[Stored data entries]
○ ○ ○ ○

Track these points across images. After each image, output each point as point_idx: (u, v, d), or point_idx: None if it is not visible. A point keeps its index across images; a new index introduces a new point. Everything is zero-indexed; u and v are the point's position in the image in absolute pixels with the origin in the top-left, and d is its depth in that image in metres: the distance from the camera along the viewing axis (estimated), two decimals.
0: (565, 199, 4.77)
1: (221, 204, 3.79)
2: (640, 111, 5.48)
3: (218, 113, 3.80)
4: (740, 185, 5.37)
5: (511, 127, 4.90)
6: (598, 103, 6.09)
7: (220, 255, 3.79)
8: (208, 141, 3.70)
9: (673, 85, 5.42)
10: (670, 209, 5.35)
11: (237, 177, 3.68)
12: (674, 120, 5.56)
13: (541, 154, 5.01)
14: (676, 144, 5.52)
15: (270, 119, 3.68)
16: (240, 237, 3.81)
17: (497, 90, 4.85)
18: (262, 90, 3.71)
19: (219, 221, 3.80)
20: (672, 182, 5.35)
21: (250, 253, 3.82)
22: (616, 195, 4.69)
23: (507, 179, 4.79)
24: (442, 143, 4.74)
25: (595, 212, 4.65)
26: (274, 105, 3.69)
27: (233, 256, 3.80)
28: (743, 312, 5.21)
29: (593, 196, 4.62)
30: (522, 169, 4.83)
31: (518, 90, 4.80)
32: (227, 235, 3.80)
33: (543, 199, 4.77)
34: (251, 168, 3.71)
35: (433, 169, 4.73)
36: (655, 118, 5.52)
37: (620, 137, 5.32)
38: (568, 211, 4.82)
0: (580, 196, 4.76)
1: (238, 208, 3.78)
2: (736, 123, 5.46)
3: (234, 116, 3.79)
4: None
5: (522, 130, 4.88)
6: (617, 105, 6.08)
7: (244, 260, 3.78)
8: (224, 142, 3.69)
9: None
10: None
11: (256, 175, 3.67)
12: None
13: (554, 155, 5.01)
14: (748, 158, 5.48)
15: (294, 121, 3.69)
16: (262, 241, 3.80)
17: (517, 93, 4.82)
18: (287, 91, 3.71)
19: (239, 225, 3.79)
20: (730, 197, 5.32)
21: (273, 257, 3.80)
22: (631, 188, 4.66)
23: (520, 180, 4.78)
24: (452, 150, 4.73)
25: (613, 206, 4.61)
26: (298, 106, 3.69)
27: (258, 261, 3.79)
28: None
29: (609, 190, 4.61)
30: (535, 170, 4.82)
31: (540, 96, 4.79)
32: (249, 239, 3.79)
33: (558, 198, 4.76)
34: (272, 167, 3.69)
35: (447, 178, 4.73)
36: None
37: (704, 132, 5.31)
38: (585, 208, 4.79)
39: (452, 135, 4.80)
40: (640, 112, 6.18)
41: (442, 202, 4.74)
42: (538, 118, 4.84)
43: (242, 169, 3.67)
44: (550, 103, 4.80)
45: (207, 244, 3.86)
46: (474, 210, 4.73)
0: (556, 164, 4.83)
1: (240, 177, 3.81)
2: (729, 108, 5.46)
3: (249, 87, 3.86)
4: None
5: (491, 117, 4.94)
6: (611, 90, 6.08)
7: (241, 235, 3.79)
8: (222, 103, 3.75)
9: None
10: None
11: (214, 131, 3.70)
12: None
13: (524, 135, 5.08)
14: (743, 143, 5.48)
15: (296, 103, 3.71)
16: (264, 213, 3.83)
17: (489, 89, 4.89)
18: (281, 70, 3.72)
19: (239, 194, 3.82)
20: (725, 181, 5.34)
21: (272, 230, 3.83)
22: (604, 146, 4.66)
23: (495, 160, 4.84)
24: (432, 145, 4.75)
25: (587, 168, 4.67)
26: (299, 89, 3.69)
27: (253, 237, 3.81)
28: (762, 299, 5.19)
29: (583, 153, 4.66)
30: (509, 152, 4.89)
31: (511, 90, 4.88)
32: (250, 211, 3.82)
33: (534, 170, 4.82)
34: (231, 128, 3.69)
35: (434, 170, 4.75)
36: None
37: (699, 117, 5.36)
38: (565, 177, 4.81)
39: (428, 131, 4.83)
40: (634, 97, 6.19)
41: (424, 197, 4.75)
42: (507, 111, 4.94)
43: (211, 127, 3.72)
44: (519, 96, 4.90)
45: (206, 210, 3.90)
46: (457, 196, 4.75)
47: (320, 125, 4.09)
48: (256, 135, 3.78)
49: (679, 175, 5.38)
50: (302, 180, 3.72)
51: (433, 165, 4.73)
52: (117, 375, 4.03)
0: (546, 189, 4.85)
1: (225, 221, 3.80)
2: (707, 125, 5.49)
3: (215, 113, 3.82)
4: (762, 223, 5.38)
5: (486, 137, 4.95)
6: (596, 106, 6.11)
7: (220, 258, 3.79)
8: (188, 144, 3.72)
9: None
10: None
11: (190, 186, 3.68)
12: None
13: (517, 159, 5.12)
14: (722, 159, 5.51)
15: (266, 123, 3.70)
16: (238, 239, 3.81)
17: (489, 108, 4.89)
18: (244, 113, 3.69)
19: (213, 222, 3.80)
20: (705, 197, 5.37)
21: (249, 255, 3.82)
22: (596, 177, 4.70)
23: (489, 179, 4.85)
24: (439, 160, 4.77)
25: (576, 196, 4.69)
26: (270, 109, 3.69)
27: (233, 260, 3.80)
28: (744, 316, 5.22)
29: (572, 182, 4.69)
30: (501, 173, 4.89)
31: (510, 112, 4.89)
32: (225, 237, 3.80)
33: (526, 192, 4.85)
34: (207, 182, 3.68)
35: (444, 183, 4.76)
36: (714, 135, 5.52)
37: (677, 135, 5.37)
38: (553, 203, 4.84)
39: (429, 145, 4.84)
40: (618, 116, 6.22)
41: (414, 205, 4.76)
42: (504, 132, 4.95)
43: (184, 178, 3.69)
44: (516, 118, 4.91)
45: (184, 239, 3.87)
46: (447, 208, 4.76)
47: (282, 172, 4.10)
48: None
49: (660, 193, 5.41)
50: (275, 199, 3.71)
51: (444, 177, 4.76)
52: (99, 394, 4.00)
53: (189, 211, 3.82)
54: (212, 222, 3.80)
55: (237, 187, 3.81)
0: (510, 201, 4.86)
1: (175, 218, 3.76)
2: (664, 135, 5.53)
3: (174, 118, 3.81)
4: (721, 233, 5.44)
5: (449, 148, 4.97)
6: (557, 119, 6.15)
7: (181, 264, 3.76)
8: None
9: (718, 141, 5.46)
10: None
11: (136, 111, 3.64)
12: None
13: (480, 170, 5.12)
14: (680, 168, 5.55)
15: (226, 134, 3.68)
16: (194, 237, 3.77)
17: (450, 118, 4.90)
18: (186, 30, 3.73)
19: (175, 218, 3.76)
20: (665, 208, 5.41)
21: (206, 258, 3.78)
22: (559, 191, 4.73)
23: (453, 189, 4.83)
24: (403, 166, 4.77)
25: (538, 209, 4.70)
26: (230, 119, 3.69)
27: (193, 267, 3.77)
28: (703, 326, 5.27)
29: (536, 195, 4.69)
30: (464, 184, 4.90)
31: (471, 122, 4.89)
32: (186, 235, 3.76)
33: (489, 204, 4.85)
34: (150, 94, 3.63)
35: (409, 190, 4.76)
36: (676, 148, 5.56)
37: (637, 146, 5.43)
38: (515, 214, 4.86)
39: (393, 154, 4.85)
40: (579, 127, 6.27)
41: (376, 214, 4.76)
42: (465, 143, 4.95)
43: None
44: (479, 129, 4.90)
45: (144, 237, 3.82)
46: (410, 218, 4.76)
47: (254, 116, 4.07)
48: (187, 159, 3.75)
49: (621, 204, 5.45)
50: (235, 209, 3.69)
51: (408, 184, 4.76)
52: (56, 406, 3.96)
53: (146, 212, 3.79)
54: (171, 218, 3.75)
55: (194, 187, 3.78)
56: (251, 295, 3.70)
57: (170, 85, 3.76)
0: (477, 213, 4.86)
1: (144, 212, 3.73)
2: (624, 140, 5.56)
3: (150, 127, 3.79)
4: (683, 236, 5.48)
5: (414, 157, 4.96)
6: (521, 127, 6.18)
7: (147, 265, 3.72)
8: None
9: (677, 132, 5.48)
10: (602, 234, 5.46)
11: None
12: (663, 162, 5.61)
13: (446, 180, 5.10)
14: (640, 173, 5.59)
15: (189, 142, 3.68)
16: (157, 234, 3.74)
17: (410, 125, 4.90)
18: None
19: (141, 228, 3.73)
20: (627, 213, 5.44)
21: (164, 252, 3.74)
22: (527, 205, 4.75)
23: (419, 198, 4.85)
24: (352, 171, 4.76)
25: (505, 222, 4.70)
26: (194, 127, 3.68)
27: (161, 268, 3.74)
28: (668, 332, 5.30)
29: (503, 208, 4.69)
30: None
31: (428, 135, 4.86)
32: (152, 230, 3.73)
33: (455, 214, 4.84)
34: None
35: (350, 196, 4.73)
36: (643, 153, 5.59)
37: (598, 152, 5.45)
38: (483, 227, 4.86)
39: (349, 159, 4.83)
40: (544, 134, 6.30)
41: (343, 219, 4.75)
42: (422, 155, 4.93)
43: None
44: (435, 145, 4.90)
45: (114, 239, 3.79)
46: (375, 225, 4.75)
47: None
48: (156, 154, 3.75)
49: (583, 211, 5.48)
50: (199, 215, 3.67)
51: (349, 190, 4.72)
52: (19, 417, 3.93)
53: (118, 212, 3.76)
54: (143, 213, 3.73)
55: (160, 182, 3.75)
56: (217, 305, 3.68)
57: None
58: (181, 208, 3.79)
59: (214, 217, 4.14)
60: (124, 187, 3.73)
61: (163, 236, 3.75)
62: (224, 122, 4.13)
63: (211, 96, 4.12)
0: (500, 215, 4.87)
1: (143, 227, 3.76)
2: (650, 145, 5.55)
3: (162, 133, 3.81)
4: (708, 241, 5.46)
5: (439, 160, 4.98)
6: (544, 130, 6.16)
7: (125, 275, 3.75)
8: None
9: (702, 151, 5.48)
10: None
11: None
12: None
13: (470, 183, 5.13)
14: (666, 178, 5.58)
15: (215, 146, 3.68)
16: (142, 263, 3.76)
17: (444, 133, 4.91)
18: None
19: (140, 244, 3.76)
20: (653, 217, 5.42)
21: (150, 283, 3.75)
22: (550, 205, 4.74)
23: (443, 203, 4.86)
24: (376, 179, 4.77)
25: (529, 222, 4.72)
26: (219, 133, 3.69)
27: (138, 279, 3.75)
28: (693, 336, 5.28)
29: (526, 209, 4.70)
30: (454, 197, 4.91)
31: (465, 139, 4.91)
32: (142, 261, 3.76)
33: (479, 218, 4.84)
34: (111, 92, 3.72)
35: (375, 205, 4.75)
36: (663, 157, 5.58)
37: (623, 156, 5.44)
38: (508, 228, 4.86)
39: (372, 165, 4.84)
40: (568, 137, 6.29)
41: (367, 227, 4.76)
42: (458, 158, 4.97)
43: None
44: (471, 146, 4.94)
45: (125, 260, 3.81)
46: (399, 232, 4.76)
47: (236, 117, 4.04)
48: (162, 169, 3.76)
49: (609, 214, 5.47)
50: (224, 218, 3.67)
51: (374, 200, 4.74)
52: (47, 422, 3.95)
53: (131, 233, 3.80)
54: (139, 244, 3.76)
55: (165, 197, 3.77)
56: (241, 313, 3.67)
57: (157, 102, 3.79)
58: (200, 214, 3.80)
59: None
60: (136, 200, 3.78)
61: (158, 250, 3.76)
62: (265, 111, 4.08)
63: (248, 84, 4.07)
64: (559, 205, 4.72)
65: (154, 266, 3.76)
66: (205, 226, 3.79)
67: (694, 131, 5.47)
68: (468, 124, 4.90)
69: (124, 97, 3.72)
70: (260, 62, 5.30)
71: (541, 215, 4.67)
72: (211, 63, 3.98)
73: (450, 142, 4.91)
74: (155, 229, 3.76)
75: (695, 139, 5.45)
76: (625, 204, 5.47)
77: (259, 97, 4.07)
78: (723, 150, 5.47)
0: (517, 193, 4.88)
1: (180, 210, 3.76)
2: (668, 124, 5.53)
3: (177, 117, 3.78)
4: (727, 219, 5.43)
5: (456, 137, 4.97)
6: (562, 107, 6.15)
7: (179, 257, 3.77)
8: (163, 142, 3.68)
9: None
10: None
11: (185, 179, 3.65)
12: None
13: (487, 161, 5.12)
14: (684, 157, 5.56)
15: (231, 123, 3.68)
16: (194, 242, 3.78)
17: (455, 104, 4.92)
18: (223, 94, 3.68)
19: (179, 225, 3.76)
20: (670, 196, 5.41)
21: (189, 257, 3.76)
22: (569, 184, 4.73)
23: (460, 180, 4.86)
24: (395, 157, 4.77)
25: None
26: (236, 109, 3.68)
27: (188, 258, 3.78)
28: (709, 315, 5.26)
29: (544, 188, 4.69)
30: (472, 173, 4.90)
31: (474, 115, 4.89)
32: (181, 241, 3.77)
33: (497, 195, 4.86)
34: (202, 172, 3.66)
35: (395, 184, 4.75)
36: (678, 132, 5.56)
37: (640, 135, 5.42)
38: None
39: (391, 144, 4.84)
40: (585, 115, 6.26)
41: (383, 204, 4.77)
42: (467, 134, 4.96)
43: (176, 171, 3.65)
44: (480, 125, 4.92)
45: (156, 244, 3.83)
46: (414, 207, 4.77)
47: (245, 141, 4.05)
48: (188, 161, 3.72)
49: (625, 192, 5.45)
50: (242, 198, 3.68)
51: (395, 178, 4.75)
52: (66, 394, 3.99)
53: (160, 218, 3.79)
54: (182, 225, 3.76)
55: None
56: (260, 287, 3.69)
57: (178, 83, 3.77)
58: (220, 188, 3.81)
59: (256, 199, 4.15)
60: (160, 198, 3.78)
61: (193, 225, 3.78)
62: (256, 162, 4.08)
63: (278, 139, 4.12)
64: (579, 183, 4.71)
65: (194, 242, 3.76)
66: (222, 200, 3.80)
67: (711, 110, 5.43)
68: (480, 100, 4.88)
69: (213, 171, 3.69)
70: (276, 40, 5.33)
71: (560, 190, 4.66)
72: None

○ ○ ○ ○

# What to work on
Where the data above reaches the line holding "10: (602, 234, 5.46)", begin printing, and stop after the line holding "62: (224, 122, 4.13)". Each line must be reproduced exactly, with nothing else added.

# Answer below
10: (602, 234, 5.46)
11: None
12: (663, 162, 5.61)
13: (446, 180, 5.10)
14: (640, 173, 5.59)
15: (189, 142, 3.68)
16: (157, 234, 3.74)
17: (410, 125, 4.90)
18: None
19: (141, 228, 3.73)
20: (627, 213, 5.44)
21: (164, 252, 3.74)
22: (527, 205, 4.75)
23: (419, 198, 4.85)
24: (352, 171, 4.76)
25: (505, 222, 4.70)
26: (194, 127, 3.68)
27: (161, 268, 3.74)
28: (668, 332, 5.30)
29: (503, 208, 4.69)
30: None
31: (428, 135, 4.86)
32: (152, 230, 3.73)
33: (455, 214, 4.84)
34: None
35: (350, 196, 4.73)
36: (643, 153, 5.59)
37: (598, 152, 5.45)
38: (483, 227, 4.86)
39: (349, 159, 4.83)
40: (544, 134, 6.30)
41: (343, 219, 4.75)
42: (422, 155, 4.93)
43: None
44: (435, 145, 4.90)
45: (114, 239, 3.79)
46: (375, 225, 4.75)
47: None
48: (156, 154, 3.75)
49: (583, 211, 5.48)
50: (199, 215, 3.67)
51: (349, 190, 4.72)
52: (19, 417, 3.93)
53: (118, 212, 3.76)
54: (143, 213, 3.73)
55: (160, 182, 3.75)
56: (217, 305, 3.68)
57: None
58: (181, 208, 3.79)
59: (214, 217, 4.14)
60: (124, 187, 3.73)
61: (163, 236, 3.75)
62: (224, 122, 4.13)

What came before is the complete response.